This repository contains the code and files used and created by the Duke University Data+ 2021 Rubenstein Library Card Catalog Team. Working with the digitized cards from the David M. Rubenstein Rare Book and Manuscript Library's physical card catalogs, our team explored the files as a way to further the library's initiative of finding and describing historically marginalized voices in their collections. We have uploaded the cards to Duke's Internet Archive Page for easy viewing for librarians and patrons alike.
We also created a structured dataset, sorted by collection of items within the catalog, named main_file_dataset.csv. Using natural language processing and some manual editing, we pulled out important metadata such as author, location, and date written and added links in the dataset to the corresponding card in the Internet Archives site. This dataset will be uploaded to the Duke Research Data Repository to allow access for those who wish to dig deeper into the files.

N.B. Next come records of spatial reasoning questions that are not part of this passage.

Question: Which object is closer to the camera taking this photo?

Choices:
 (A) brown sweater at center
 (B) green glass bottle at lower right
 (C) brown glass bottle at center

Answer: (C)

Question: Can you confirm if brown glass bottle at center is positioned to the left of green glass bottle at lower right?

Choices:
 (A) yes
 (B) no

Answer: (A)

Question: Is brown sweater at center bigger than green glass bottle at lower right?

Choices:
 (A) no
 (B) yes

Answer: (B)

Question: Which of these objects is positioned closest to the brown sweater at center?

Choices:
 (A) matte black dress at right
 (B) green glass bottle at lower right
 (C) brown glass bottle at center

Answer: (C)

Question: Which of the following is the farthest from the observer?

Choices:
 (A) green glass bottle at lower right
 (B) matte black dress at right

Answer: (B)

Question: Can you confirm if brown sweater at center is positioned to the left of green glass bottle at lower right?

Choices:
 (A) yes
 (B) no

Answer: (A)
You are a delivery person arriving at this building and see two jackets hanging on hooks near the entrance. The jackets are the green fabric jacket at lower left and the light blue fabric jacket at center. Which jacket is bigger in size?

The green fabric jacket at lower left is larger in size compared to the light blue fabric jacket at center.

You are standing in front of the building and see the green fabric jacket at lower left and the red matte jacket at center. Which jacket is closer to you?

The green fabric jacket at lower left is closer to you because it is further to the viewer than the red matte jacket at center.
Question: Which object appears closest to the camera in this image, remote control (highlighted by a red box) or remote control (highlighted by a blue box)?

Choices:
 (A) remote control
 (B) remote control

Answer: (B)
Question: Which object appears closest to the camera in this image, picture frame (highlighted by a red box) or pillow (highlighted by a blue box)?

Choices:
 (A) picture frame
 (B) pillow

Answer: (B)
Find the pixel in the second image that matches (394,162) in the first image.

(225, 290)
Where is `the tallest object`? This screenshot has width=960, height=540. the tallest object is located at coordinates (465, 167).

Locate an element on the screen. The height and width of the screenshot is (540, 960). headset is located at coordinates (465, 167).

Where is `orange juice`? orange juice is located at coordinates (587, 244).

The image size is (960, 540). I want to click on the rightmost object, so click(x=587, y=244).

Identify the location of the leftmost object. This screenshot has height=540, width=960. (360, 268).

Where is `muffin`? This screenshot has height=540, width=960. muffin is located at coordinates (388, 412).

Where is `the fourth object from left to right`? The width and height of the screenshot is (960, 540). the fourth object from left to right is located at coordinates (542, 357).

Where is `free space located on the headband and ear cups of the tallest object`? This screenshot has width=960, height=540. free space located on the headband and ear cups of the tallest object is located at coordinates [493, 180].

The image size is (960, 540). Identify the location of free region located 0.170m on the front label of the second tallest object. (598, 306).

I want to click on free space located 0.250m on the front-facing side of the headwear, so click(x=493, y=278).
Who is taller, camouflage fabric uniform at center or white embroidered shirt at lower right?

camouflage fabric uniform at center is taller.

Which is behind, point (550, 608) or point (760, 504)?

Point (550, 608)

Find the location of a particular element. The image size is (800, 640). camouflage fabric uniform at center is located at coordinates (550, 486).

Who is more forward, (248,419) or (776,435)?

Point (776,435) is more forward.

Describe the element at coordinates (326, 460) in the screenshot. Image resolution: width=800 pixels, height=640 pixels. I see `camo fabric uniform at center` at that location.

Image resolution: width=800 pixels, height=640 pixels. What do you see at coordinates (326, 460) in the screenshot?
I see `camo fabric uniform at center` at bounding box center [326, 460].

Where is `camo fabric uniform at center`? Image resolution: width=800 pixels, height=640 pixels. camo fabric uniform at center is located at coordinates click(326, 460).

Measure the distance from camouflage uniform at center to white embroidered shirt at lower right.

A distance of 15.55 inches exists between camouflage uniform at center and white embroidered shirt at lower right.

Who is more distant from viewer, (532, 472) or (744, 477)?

With the dataset we created, we analysed what and who is present in these cards. We explored the demographics of the authors and items cataloged, as well as analysed how the information within the cards relates to the history of Duke University. We completed spatial frequency mapping on the level of the United States and of North Carolina counties, in addition to visualizing the international countries present in the cards. This analysis has been compiled into a web app for easy access. There is copious rich information present in the files, and our Data+ project is just the tip of the iceberg. We hope that future research teams will continue to dissect the card files and continue to gain insights into Duke's history.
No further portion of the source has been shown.